It has been another week of firsts for English cricket, with the County Championship hosting its first round of day-night four day fixtures played with a pink ball. It is another moment of innovation for a sport that has reinvented itself successfully in the last few years with new formats and new technologies all aimed at bringing new fans into the game. But there is a bigger change brewing for the sport this week, and it's one where cricket would do well to go traditional to secure its future.
This week the ECB will be receiving final offers from the leading sports broadcasters for the rights to air cricket between 2020 and 2024. It is expected to be a bidding war between BT and Sky for the majority of the rights, something we've seen across numerous other sports. What is most interesting though is that a slice of the rights is set to be attributed to free-to-air broadcasters, with the BBC, ITV, Channel 4 and Channel 5 all bidding. However, the slice awarded is likely to be small in the grand scheme of the full rights package. It's also been reportedly set to be focused on the shorter form of the game, particularly T20 Games and the new city based T20 format that is coming. Free-to-air offers a huge opportunity, and as a long term investment in the future of the game it is one that cricket should embrace more widely than simply offering a few second tier games.
There has been no more significant cricket moment in my lifetime than the 2005 Ashes series.
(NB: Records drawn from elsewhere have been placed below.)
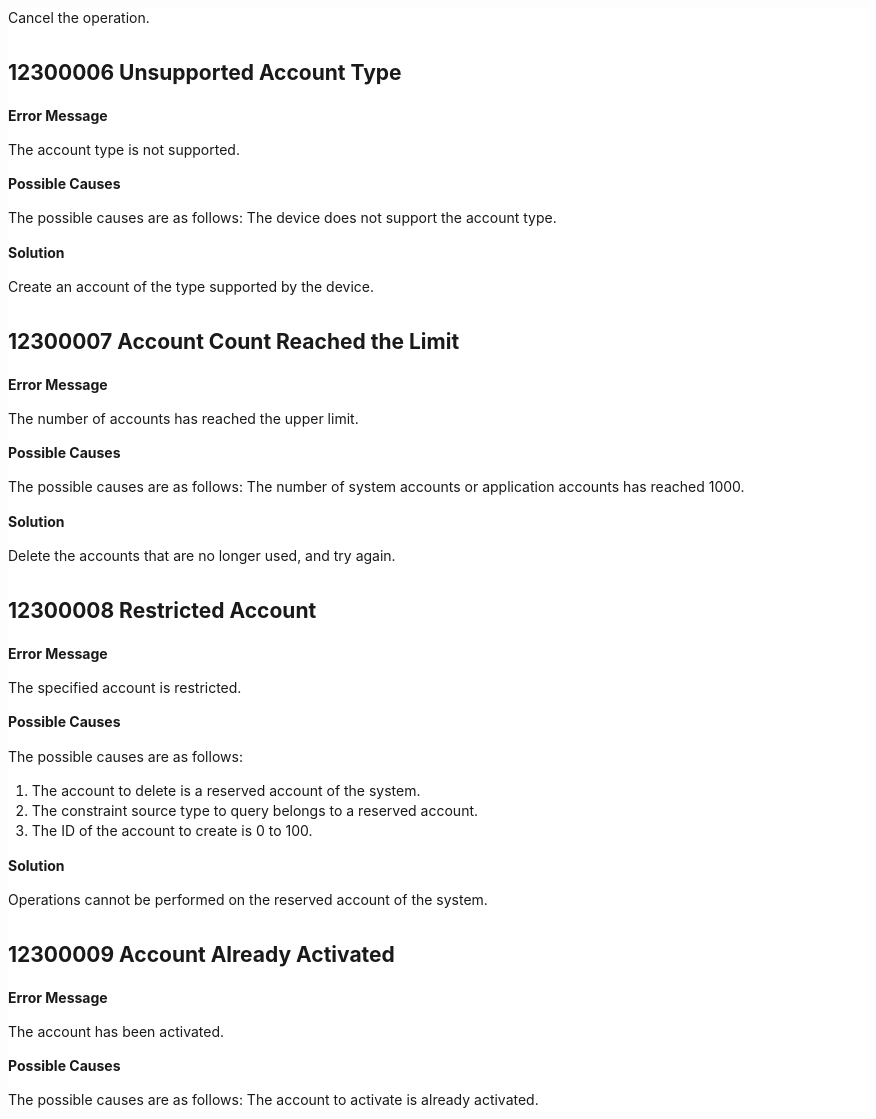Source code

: Cancel the operation.

## 12300006 Unsupported Account Type

**Error Message**

The account type is not supported.

**Possible Causes**

The possible causes are as follows:
The device does not support the account type.

**Solution**

Create an account of the type supported by the device.

## 12300007 Account Count Reached the Limit

**Error Message**

The number of accounts has reached the upper limit.

**Possible Causes**

The possible causes are as follows:
The number of system accounts or application accounts has reached 1000.

**Solution**

Delete the accounts that are no longer used, and try again.

## 12300008 Restricted Account

**Error Message**

The specified account is restricted.

**Possible Causes**

The possible causes are as follows:
1. The account to delete is a reserved account of the system.
2. The constraint source type to query belongs to a reserved account.
3. The ID of the account to create is 0 to 100.

**Solution**

Operations cannot be performed on the reserved account of the system.

## 12300009 Account Already Activated

**Error Message**

The account has been activated.

**Possible Causes**

The possible causes are as follows:
The account to activate is already activated.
Considered the greatest Ashes series of all time, it represented England's return to the top tier of global cricket and the end of an era of Australian dominance. For a summer the nation was gripped by cricket, and it wasn't just because the sport itself was brilliant, it's because it was available, broadcast live on Channel 4. Having cricket available to watch for free created a huge cultural moment behind the series, with the nation rallying around the team, not unlike when Andy Murray is making a run deep into Wimbledon or the England football team is still in a major tournament (as fleeting as that may be). The result is a country invigorated by cricket, and a whole generation of future players falling in love with the game.
Since the dawn of the on-demand TV era - sports broadcast rights have become worth their weight in gold. As the only real method of guaranteeing appointment viewing live rights have seen their value increase exponentially. All of the major leagues have cashed in on this, and it's understandable that the ECB wants to do the same. But if bidding Sky and BT against each other delivers a significant chunk of cash, all rights given to free-to-air broadcasters represent an investment in the future of the sport. Every series that is shown free to air brings greater exposure to the game and more importantly takes it outside of its core audience. Cricket fans will pay to watch England play on Sky or BT, but non-cricket fans are much less likely to make the investment. The result is that it becomes much harder to reach new people and grow the core fan base. Paid TV entrenches hard core fans, free-to-air offers the opportunity for growth.
The allure of Sky and BT is strong, but the ECB must throw itself full heartedly into bringing back free-to-air broadcast, or risk the sport stagnating. T20 has been a revelation, but the excitement will wear off if watching the best in the world compete remains inaccessible. It can't just be about the flashiest form of the game either. The idea of an entire Test series shown free to air now seems impossibly far off, but it shouldn't be, because as the pinnacle of the sport it is the product with the biggest upside for capturing national attention for a full summer. Cricket has been one of the most innovative sports around, but if it doesn't fully embrace free-to-air it may find its growth limited by a ceiling of its own construction.